Goal | Reproduce all of the material below, replacing "collectors" with "collected by" and changing nothing else.

Records from a dataset
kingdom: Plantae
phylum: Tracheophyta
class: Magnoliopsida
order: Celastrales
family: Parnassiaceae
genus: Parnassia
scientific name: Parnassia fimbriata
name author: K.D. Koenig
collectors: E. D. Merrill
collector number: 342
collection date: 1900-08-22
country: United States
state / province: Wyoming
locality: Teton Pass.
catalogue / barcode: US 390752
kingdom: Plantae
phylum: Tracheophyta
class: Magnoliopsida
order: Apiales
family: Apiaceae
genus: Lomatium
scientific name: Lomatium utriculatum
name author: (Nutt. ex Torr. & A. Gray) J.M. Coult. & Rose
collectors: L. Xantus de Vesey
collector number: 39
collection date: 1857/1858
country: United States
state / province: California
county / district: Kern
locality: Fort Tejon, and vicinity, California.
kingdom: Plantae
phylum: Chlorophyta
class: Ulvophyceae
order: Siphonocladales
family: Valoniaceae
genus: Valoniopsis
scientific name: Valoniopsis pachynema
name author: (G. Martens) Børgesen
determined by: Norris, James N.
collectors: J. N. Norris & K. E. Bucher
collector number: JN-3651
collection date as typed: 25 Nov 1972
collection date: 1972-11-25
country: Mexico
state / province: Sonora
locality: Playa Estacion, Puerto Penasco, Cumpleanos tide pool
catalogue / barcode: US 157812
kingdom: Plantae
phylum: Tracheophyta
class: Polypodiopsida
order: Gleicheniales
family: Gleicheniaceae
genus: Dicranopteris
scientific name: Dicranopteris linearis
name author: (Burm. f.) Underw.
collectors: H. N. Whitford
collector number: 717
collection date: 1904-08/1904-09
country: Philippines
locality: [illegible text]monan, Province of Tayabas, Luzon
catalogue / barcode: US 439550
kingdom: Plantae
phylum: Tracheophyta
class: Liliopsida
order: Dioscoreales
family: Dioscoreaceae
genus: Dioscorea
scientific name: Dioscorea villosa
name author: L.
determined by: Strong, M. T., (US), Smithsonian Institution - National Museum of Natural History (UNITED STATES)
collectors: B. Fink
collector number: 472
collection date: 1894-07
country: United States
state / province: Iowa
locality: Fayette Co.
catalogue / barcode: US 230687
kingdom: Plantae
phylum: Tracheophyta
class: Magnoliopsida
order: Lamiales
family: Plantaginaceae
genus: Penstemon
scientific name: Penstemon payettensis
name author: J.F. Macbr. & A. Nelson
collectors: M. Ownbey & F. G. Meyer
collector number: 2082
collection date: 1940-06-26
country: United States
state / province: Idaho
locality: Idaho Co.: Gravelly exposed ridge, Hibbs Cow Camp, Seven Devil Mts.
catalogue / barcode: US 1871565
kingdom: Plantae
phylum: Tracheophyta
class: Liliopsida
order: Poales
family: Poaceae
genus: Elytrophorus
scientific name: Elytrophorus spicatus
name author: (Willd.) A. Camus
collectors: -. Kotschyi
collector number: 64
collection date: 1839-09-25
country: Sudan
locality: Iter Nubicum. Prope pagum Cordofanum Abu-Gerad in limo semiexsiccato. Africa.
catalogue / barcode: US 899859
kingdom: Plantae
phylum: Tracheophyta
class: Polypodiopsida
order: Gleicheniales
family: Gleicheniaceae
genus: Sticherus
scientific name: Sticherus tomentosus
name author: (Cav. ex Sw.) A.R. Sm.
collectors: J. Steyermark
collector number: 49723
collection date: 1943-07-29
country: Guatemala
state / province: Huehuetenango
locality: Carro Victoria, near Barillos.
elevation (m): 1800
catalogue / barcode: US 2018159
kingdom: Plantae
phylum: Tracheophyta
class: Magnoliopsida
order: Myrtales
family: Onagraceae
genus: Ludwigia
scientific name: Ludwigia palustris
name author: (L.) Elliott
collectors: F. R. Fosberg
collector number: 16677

Answer to this exercise |
kingdom: Plantae
phylum: Tracheophyta
class: Magnoliopsida
order: Celastrales
family: Parnassiaceae
genus: Parnassia
scientific name: Parnassia fimbriata
name author: K.D. Koenig
collected by: E. D. Merrill
collector number: 342
collection date: 1900-08-22
country: United States
state / province: Wyoming
locality: Teton Pass.
catalogue / barcode: US 390752
kingdom: Plantae
phylum: Tracheophyta
class: Magnoliopsida
order: Apiales
family: Apiaceae
genus: Lomatium
scientific name: Lomatium utriculatum
name author: (Nutt. ex Torr. & A. Gray) J.M. Coult. & Rose
collected by: L. Xantus de Vesey
collector number: 39
collection date: 1857/1858
country: United States
state / province: California
county / district: Kern
locality: Fort Tejon, and vicinity, California.
kingdom: Plantae
phylum: Chlorophyta
class: Ulvophyceae
order: Siphonocladales
family: Valoniaceae
genus: Valoniopsis
scientific name: Valoniopsis pachynema
name author: (G. Martens) Børgesen
determined by: Norris, James N.
collected by: J. N. Norris & K. E. Bucher
collector number: JN-3651
collection date as typed: 25 Nov 1972
collection date: 1972-11-25
country: Mexico
state / province: Sonora
locality: Playa Estacion, Puerto Penasco, Cumpleanos tide pool
catalogue / barcode: US 157812
kingdom: Plantae
phylum: Tracheophyta
class: Polypodiopsida
order: Gleicheniales
family: Gleicheniaceae
genus: Dicranopteris
scientific name: Dicranopteris linearis
name author: (Burm. f.) Underw.
collected by: H. N. Whitford
collector number: 717
collection date: 1904-08/1904-09
country: Philippines
locality: [illegible text]monan, Province of Tayabas, Luzon
catalogue / barcode: US 439550
kingdom: Plantae
phylum: Tracheophyta
class: Liliopsida
order: Dioscoreales
family: Dioscoreaceae
genus: Dioscorea
scientific name: Dioscorea villosa
name author: L.
determined by: Strong, M. T., (US), Smithsonian Institution - National Museum of Natural History (UNITED STATES)
collected by: B. Fink
collector number: 472
collection date: 1894-07
country: United States
state / province: Iowa
locality: Fayette Co.
catalogue / barcode: US 230687
kingdom: Plantae
phylum: Tracheophyta
class: Magnoliopsida
order: Lamiales
family: Plantaginaceae
genus: Penstemon
scientific name: Penstemon payettensis
name author: J.F. Macbr. & A. Nelson
collected by: M. Ownbey & F. G. Meyer
collector number: 2082
collection date: 1940-06-26
country: United States
state / province: Idaho
locality: Idaho Co.: Gravelly exposed ridge, Hibbs Cow Camp, Seven Devil Mts.
catalogue / barcode: US 1871565
kingdom: Plantae
phylum: Tracheophyta
class: Liliopsida
order: Poales
family: Poaceae
genus: Elytrophorus
scientific name: Elytrophorus spicatus
name author: (Willd.) A. Camus
collected by: -. Kotschyi
collector number: 64
collection date: 1839-09-25
country: Sudan
locality: Iter Nubicum. Prope pagum Cordofanum Abu-Gerad in limo semiexsiccato. Africa.
catalogue / barcode: US 899859
kingdom: Plantae
phylum: Tracheophyta
class: Polypodiopsida
order: Gleicheniales
family: Gleicheniaceae
genus: Sticherus
scientific name: Sticherus tomentosus
name author: (Cav. ex Sw.) A.R. Sm.
collected by: J. Steyermark
collector number: 49723
collection date: 1943-07-29
country: Guatemala
state / province: Huehuetenango
locality: Carro Victoria, near Barillos.
elevation (m): 1800
catalogue / barcode: US 2018159
kingdom: Plantae
phylum: Tracheophyta
class: Magnoliopsida
order: Myrtales
family: Onagraceae
genus: Ludwigia
scientific name: Ludwigia palustris
name author: (L.) Elliott
collected by: F. R. Fosberg
collector number: 16677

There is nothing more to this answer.